AOCCN2017

講演情報

Poster Presentation

[P3-1~146] Poster Presentation 3

2017年5月13日(土) 10:00 〜 15:40 Poster Room A (1F Navis A・B・C)

[P3-132] Phenotype/genotype analysis of collagen VI-related myopathy in a Chinese cohort

Yanbin Fan (Department of Pediatrics, Peking University First Hospital, Beijing, China)

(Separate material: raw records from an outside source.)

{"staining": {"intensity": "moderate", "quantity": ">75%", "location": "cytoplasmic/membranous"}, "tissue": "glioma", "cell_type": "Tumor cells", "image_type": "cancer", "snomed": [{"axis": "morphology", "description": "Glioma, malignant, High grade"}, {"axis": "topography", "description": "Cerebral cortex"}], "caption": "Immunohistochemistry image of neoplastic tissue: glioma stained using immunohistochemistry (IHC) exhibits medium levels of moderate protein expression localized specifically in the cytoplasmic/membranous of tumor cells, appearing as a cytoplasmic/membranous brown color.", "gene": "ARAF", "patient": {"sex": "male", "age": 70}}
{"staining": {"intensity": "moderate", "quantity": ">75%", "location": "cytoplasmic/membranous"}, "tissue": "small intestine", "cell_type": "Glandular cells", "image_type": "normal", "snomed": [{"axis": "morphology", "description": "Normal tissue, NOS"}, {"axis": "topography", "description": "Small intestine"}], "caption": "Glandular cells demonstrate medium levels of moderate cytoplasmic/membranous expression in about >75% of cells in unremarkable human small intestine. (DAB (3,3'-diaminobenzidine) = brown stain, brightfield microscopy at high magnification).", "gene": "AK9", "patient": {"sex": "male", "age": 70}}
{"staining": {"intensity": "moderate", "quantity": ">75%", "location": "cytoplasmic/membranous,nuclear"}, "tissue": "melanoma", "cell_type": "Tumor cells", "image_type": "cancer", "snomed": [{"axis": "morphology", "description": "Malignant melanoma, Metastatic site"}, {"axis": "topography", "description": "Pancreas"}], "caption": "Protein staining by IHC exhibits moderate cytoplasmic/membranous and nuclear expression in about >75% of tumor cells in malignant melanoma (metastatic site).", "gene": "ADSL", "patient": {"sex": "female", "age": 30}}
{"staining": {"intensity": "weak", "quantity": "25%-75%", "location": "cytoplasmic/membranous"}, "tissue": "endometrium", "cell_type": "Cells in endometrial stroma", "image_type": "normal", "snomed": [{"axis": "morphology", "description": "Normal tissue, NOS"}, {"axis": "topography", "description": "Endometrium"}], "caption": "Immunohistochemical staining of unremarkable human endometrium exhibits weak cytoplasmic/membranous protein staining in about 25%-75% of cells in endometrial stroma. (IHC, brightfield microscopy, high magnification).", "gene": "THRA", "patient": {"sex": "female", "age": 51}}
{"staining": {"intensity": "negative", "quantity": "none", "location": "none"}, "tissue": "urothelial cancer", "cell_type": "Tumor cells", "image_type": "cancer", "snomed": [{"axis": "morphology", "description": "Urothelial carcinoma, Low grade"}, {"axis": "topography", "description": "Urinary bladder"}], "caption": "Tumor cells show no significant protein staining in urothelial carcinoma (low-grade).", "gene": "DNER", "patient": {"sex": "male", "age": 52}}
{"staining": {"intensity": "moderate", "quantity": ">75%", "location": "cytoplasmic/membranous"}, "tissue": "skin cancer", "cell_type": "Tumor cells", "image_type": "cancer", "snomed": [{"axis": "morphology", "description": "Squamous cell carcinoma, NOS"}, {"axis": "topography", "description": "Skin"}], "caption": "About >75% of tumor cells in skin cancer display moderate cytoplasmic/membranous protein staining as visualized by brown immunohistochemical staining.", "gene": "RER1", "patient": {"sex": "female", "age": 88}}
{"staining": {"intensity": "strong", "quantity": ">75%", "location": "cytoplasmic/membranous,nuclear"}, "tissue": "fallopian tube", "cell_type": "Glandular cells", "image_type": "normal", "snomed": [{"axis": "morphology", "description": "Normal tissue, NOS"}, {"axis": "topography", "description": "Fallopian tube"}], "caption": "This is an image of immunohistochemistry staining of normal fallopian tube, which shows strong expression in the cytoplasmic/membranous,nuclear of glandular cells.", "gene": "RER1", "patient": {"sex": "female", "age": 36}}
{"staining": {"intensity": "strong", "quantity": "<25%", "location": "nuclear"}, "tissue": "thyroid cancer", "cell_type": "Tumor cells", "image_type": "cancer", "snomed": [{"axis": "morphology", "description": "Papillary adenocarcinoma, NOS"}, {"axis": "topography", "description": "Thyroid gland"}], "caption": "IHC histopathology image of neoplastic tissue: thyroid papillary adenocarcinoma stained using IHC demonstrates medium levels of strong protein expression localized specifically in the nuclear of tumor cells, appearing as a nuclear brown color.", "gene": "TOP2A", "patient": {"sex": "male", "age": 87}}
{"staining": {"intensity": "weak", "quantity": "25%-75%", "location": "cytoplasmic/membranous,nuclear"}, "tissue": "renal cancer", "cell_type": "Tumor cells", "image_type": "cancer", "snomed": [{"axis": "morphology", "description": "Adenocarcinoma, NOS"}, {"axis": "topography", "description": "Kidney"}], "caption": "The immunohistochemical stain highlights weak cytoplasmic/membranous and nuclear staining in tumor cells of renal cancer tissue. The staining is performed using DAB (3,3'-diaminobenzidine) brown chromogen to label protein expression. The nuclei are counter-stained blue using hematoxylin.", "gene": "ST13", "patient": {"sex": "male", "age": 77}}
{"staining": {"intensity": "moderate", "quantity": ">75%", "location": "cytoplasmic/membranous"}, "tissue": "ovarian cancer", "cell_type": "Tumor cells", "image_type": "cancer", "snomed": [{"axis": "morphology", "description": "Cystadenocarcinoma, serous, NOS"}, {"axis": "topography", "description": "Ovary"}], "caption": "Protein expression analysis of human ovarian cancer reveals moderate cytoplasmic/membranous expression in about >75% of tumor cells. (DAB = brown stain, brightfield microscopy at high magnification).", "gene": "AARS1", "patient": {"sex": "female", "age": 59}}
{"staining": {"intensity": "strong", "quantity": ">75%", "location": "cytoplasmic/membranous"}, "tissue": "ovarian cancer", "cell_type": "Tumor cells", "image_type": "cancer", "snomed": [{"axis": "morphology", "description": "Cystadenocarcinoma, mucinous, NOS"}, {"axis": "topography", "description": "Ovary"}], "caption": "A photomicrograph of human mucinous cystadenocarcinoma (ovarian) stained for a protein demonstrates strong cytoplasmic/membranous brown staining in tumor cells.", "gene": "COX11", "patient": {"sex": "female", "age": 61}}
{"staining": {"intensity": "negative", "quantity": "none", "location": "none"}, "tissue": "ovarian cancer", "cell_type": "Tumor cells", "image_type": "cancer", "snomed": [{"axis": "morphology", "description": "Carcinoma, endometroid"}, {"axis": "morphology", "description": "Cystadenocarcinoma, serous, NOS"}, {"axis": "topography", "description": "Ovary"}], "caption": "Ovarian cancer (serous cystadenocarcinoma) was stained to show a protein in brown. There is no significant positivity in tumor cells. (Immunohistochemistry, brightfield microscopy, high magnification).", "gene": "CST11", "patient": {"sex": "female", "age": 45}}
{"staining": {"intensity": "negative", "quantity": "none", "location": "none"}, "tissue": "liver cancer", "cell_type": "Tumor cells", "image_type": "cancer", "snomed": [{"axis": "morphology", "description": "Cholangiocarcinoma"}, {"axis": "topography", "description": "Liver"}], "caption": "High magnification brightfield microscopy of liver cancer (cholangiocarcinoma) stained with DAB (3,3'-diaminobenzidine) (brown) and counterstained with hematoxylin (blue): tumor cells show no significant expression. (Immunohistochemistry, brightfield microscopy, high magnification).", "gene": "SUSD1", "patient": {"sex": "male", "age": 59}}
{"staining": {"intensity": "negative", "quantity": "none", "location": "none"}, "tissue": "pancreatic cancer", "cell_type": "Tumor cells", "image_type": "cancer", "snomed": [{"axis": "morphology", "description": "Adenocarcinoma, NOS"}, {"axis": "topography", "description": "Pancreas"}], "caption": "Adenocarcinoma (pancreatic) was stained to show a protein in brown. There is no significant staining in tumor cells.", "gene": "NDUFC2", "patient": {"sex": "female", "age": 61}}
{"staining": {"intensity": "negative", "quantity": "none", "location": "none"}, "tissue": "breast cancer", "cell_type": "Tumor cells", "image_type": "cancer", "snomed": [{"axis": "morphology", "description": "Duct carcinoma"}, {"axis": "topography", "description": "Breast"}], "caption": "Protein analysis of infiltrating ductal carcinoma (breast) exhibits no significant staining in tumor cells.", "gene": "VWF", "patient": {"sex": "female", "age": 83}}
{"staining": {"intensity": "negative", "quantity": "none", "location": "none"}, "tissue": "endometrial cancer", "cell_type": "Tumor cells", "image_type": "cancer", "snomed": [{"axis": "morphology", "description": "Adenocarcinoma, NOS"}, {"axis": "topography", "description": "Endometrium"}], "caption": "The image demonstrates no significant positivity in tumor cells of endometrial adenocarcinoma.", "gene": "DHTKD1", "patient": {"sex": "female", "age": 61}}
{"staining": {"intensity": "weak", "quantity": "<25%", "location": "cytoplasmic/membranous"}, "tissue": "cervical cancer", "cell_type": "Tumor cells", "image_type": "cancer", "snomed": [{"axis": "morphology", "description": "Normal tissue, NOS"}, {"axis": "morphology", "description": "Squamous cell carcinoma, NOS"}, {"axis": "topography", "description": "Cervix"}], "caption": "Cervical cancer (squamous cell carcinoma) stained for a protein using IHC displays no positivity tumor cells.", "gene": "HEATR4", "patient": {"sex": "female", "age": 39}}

[Background]: Collagen VI-related myopathy represents a clinical continuum from Ullrich congenital muscular dystrophy (UCMD) to Bethlem myopathy (BM). We analyzed the clinical, pathological and genetic characteristics of 48 Chinese patients.
[Methods]: Clinical data were collected and muscle biopsies of some patients were analyzed. COL6A1, COL6A2 and COL6A3 exons were analyzed by direct sequencing or next generation sequencing (NGS). Mosaicism was detected by personal genome machine amplicon deep sequencing for mosaicism (PASM).
[Results]: Thirty-one were diagnosed as UCMD, with early onset and severe muscle weakness, striking distal joints hypermobility with proximal joints contractures and skin changes. Seventeen were diagnosed as BM, with relatively late onset, mild joint contractures and distal hyperlaxity and proximal muscle weakness. Muscle biopsies revealed dystrophic changes and immunohistochemical/immunofluorescence studies showed reduced levels of collagen VI at the muscle basement membrane and/or mislocalization in interstitial and perivascular regions. We identified 54 allelic mutations in COL6A1 (42.6%), COL6A2 (37.0%) and COL6A3 (20.4%). Among them, 34 were de novo, one was paternally and seven maternally dominantly inherited and twelve were autosomal recessive with 44 locating in the triple helical domain (THD). We found one case of somatic mutation in a parent by gDNA sequence chromatograms. The validation of mosaicism by PASM indicated a lower proportion of mutant allele.
[Conclusions]: Mutations we identified underscore importance of THD in the assembly and function of collagen VI. NGS is a valuable approach for diagnosis and provides useful information for genetic counseling.